The Return focuses on Elise, a woman floundering in her post-grad life, who is dealing with the aftermath of her college best friend, Julie, disappearing after a solo hike in Maine. Elise and her friends suspect Tristan, Julie’s husband they’ve never properly met, but two years pass with no news. Their circle of friends are pretty certain Julie is dead, but Elise keeps holding out hope. And then, without warning, Julie shows up on her front porch two years after her disappearance without explanation.
Elise and her friends meet up at a mysterious inn in the Catskills to reunite with Julie and get to the bottom of what exactly happened to her. And Julie seems a bit different–like, horribly-emaciated, eating-raw-meat-even-though-she’s-a-vegetarian different. Elise is left to piece together what happened to her friend as she and her friends are forced to come to terms with their evolving friendship and their lingering issues that even a demon can’t fix.

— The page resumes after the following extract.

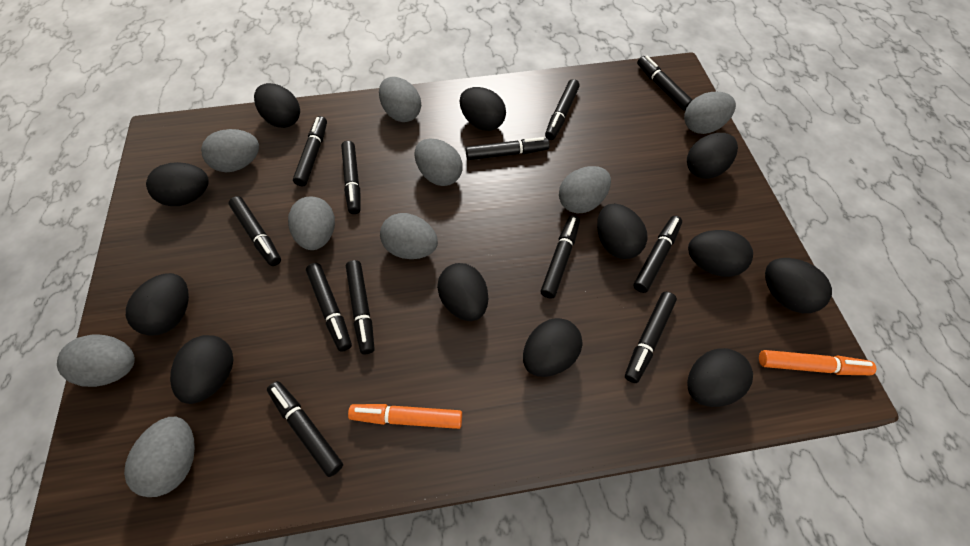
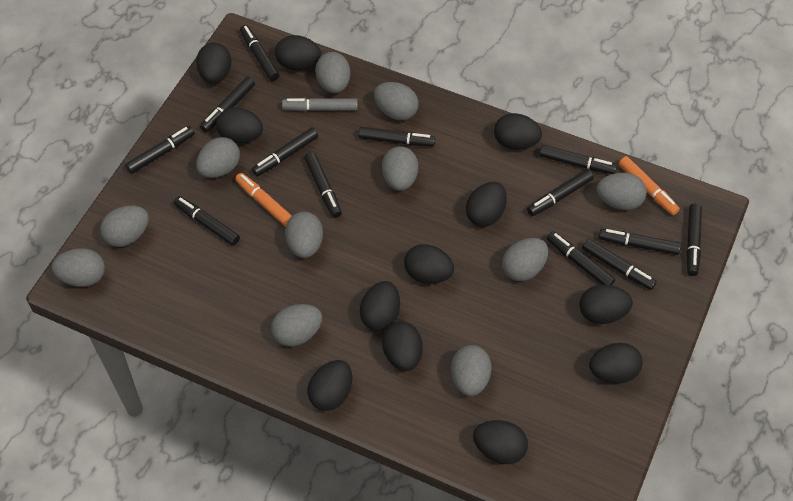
black marker: [229,196,281,266] [267,381,343,477] [293,116,327,186] [306,263,352,352] [341,141,361,214] [346,260,375,354] [466,137,550,160] [541,215,580,299] [545,79,580,140] [625,292,677,383] [633,216,682,293] [637,56,692,111] = 12 -> [125,126,195,174] [174,196,240,246] [200,77,255,133] [240,25,279,81] [252,127,318,177] [304,152,342,218] [359,127,436,147] [527,169,594,216] [539,145,617,174] [547,231,615,285] [582,239,657,290] [599,229,681,255] [686,203,702,276] = 13
grey egg: [57,334,135,387] [124,417,195,497] [201,129,259,172] [288,197,335,250] [379,77,421,122] [380,213,438,259] [415,138,463,186] [559,166,611,214] [684,92,736,134] = 9 -> [52,248,105,287] [100,206,149,247] [196,137,240,178] [271,304,322,347] [285,212,323,258] [315,52,350,93] [374,82,419,120] [382,146,418,191] [451,345,491,396] [502,238,548,281] [597,173,647,210] = 11
grey marker: none = 0 -> [282,98,358,111] = 1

The blurbs often describe this as Sex and the City meets The Shining, but I think that’s selling it a bit short–the relationships here aren’t pure froth, there’s actually a lot of weight here. While secondary characters Mae and Molly could have used a smidge more development, I really enjoyed how, beyond the horror elements, at the core of this story was the relationships between four women and how they’ve evolved since their student years. If you’ve ever lusted after your college friend’s Insta-perfect vacation photos or wondered why your old roommate didn’t invite you to her wedding or had to smile wanly and explain you don’t actually have that public holiday off from work to your friends planning a get-together, this will resonate with you more than you think, just in the way that Jennifer’s Body will resonate with you if you’ve ever been a teenage girl and if you’ve ever been a little bit afraid of your best friend.
Rachel Harrison is trained as a TV and film writer, and it shows–the dialogue in this book is sharp, the scenery is evocative and the tone is pitch-perfect throughout. When (not if, when) this gets adapted, I can’t wait to see Elise, Julie, and their demonic friendship breakup play out.